There’s a bomb-damaged Nightingale badge from 1940 and a selection of medals. Florence was awarded this Red Cross medal despite the fact she had some doubts about the organisation. When the idea of the Red Cross was first discussed in the 1860s, she expressed the view that national governments should care for their war casualties, and that leaving this to volunteers or charities was an abdication of responsibility. However, once the Red Cross movement started to gain momentum, she supported them in a limited way.

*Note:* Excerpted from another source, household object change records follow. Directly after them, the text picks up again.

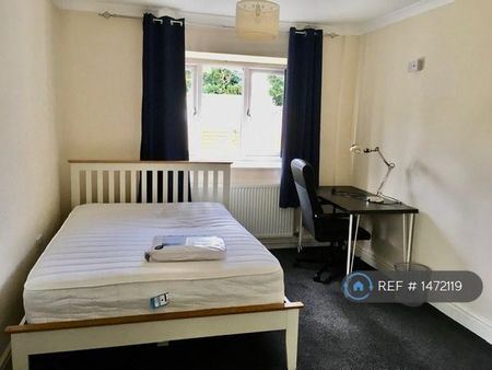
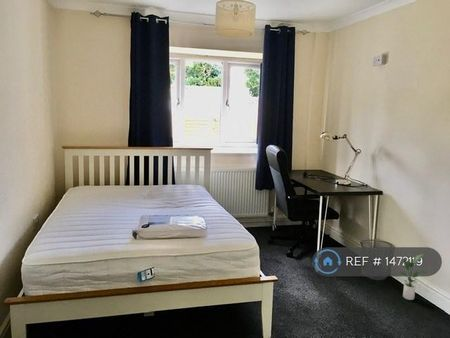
+ potted plant [398,253,427,301]
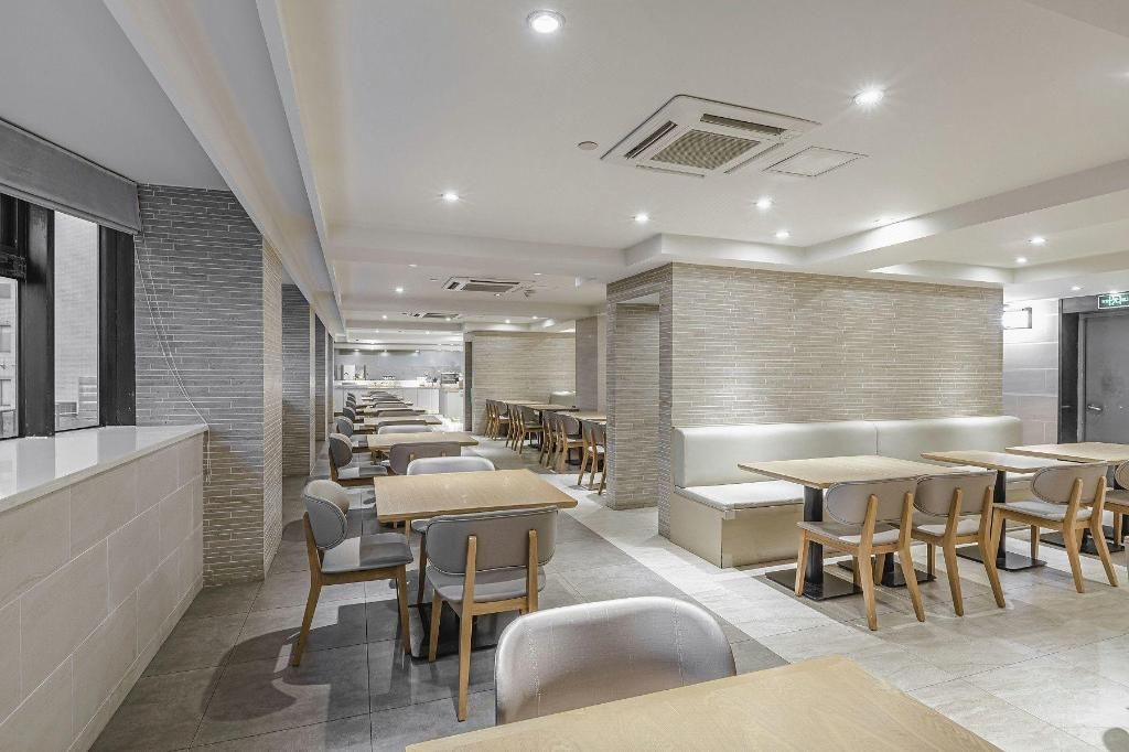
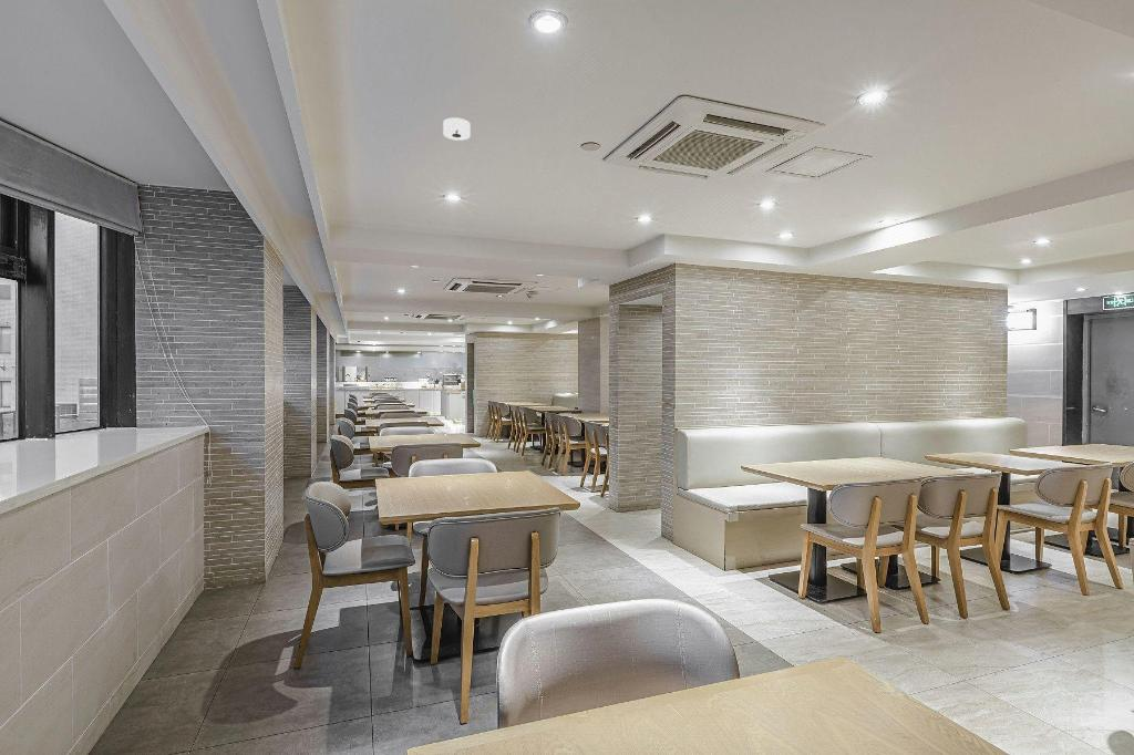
+ smoke detector [442,116,472,142]
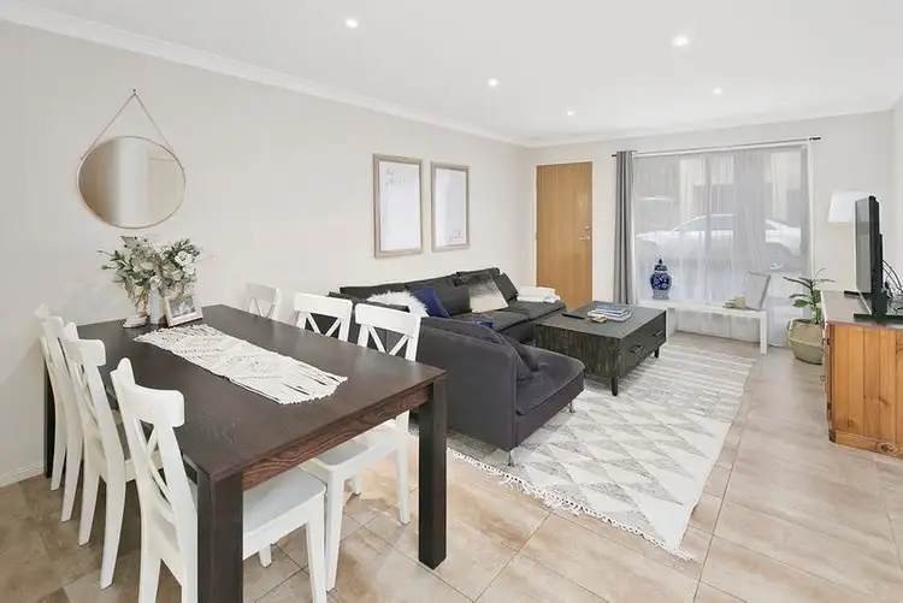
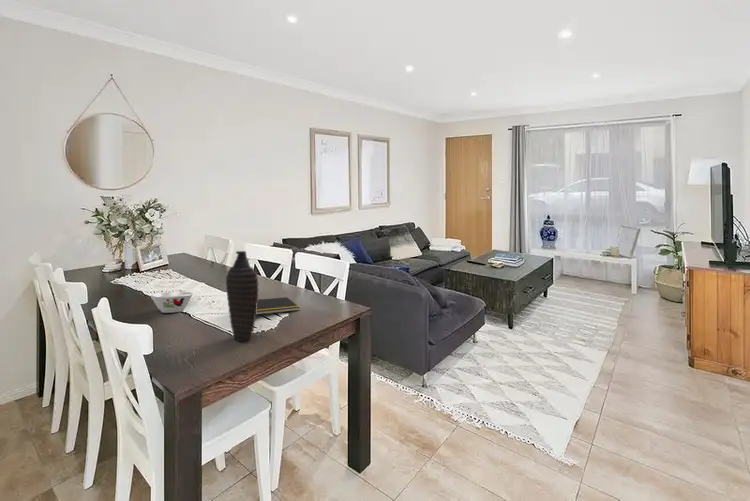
+ bowl [150,291,194,314]
+ notepad [256,296,301,316]
+ decorative vase [225,250,260,342]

You can see her Carriage Pass for Horse Guards Parade given by Queen Victoria. This allowed Florence’s carriage to enter Horse Guards Parade near Buckingham Palace, an area where access was only reserved for top military officials.
There’s a Buddha statue as even though she was Christian she was interested in other religions. Plus you can see her watch and a copy of Oliver Twist by Charles Dickens that she gave to a friend (Mary Coleman) in 1894.

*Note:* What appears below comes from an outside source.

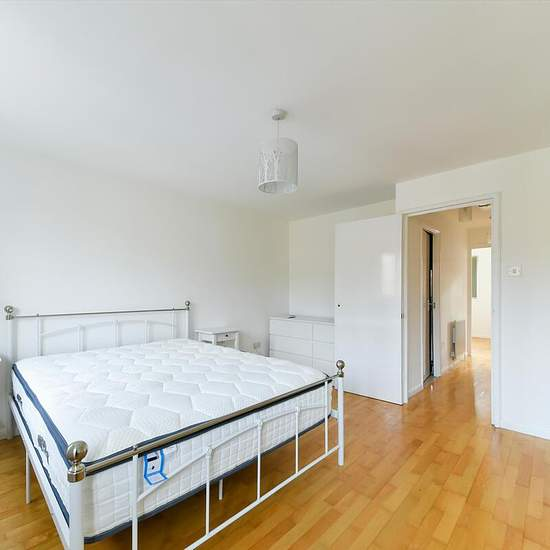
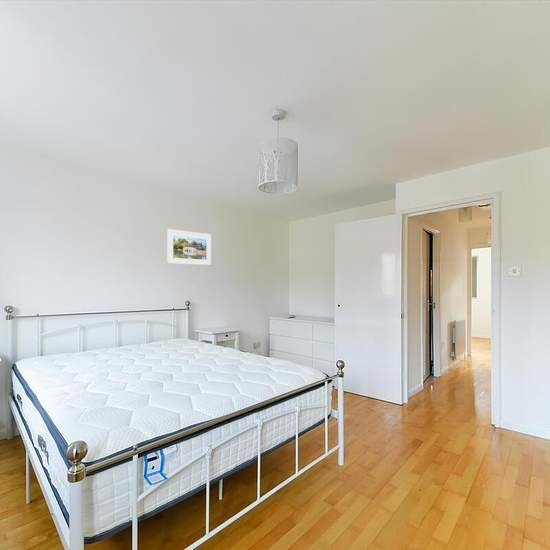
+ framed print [166,228,212,266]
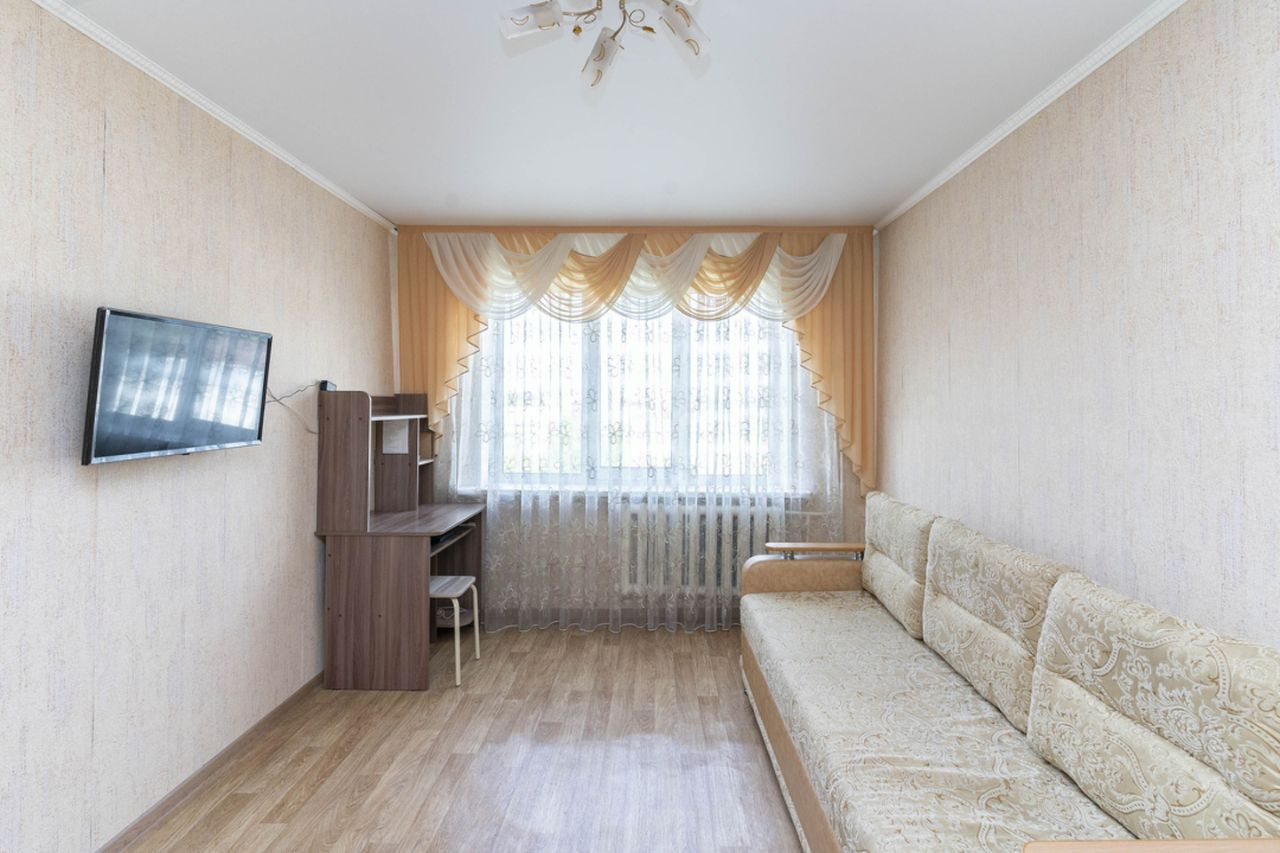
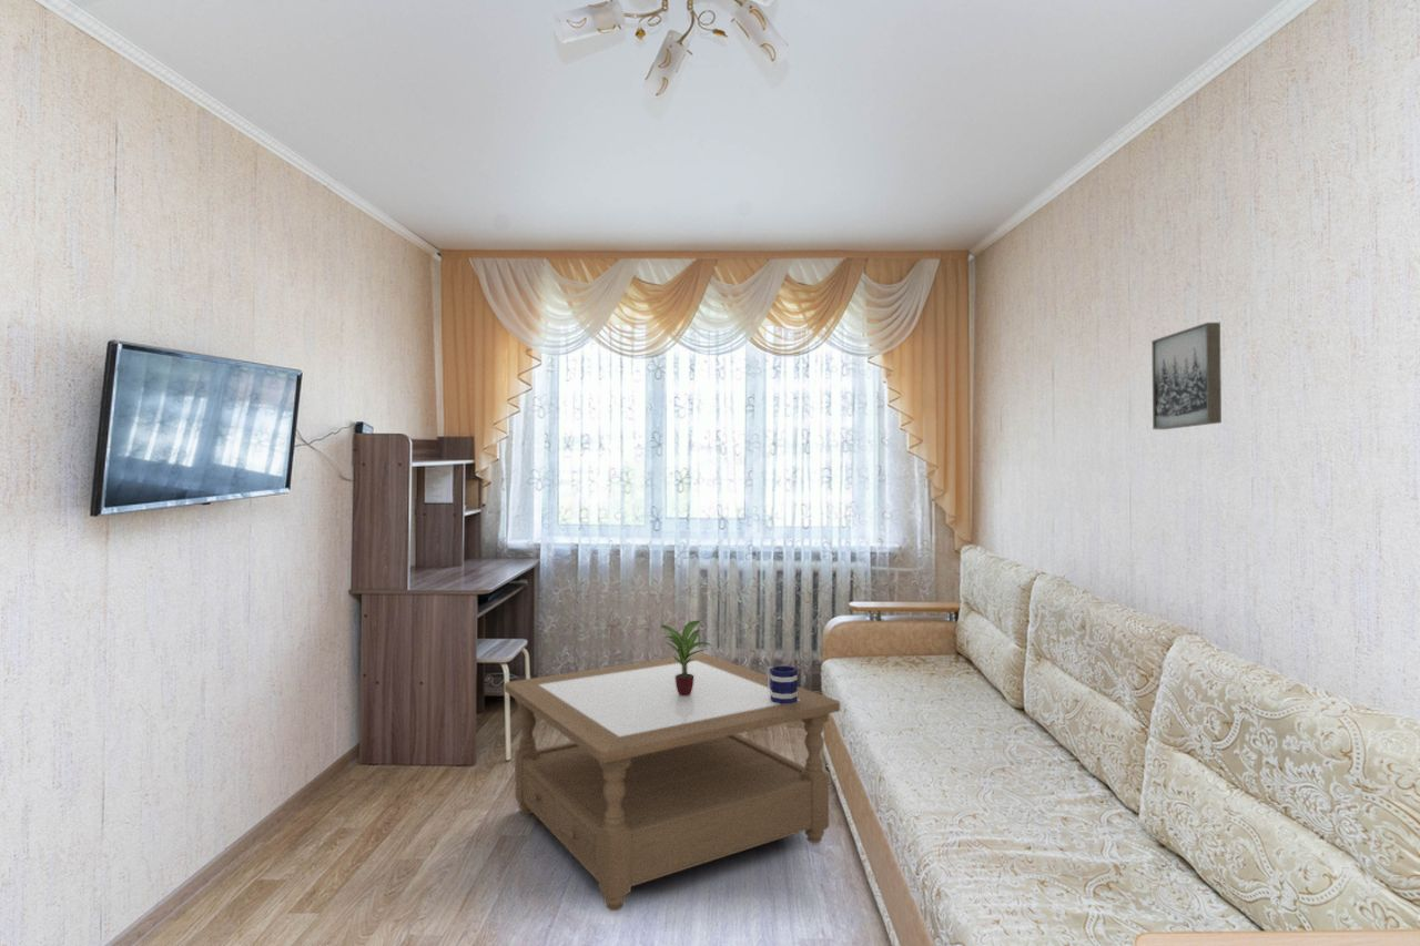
+ coffee table [504,652,841,912]
+ wall art [1150,322,1223,430]
+ mug [767,664,799,704]
+ potted plant [660,620,712,696]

As part of their ‘Inspiring Women’ series, Mattel has partnered with the Florence Nightingale Museum to launch a Florence Nightingale doll. The grey dress is based on one she owned while working at the Establishment for Gentlewomen During Illness in Harley Street, London.
Another unusual inclusion in the exhibition is a model of the ‘Back to the Future’ Delorean car because of the ‘Florence Nightingale Effect’. This refers to when a nurse becomes attracted to a patient or vice-versa. Although the exact origins of the phrase are unknown, many credit the movie ‘Back to the Future’ which was released in 1985. In the story, Dr Emmet Brown explains to Marty McFly that his parents met and fell in love as a result of the Florence Nightingale Effect.

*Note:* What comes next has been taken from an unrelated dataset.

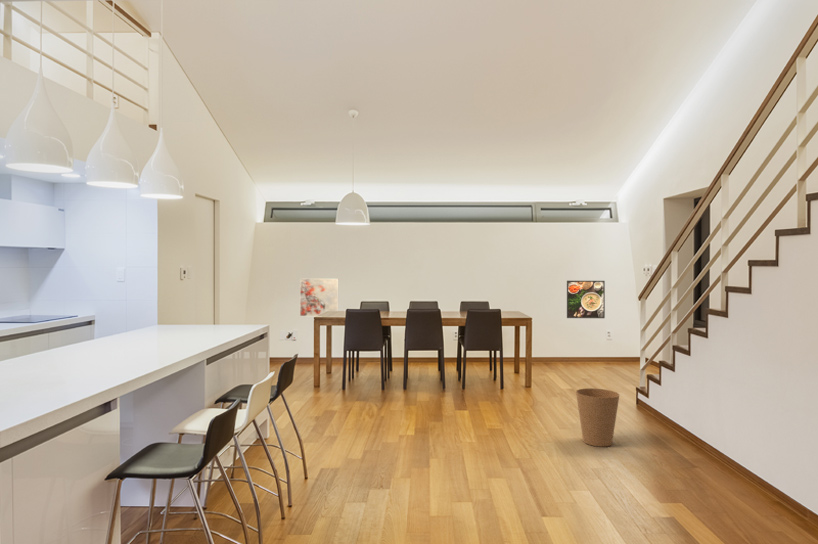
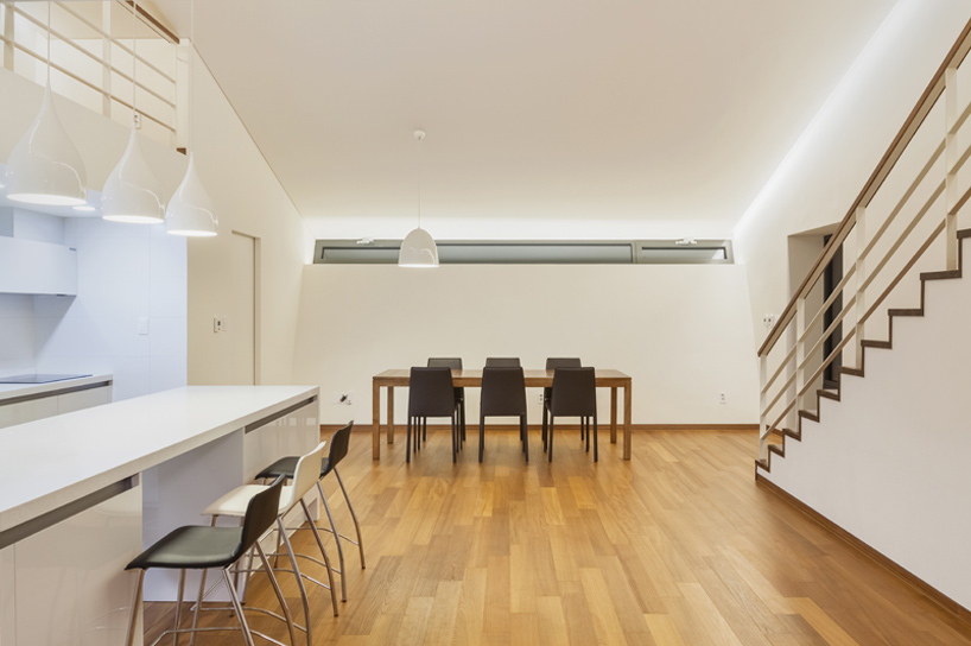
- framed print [566,280,606,319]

The special exhibition covers an area at the back of the museum. The final room has an oversized ‘lamp’ in the centre and a video that plays regularly.
I’ll admit, I didn’t manage to follow the information on the video as I wanted to see the exhibits around the edge of the room. But annoyingly, the lights go out in the display cabinets when the video is due to start. And after the lights do return they then flash in the cabinets near the end of the video. Sadly, that seemed quite unnecessary to me.
I didn’t find a 1 to 200 route to follow to see all of the exhibits as some are in the main area of the museum. The ones in this back room are in floor-to-ceiling cabinets with exhibits at ground level and above head height. I couldn’t read the high-up captions or even some on the back wall as the caption text was too small.
Item Number 200
Item number 200 is to be chosen by the public. Visitors can vote within the exhibition or you can email your suggestion to firstname.lastname@example.org or complete an online form.
For those who can’t be in London, the exhibits can also be seen in this online exhibition.
Outside of London
The Florence Nightingale Museum is leading a worldwide bicentenary celebration this year. I mentioned Derby and Hampshire on Anglotopia and can confirm the new Florence Nightingale stained glass window at Romsey Abbey in Hampshire will be unveiled on 17 May 2020.
Stay in Her Home!
Florence’s family summer home Lea Hurst in Derbyshire is owned by a wealthy banker called Peter Kay. He has restored the stunning building and throughout the bicentenary year, he is offering the chance to stay in the rooms used by Florence Nightingale. The rooms can be booked as a B&B on Booking.com.
Address: Florence Nightingale Museum, St Thomas’ Hospital, 2 Lambeth Palace Road, London SE1 7EW
Museum Admission: Adult £9.00 / Child (under 16) £5.00
(This special exhibition is included in the museum entry price.)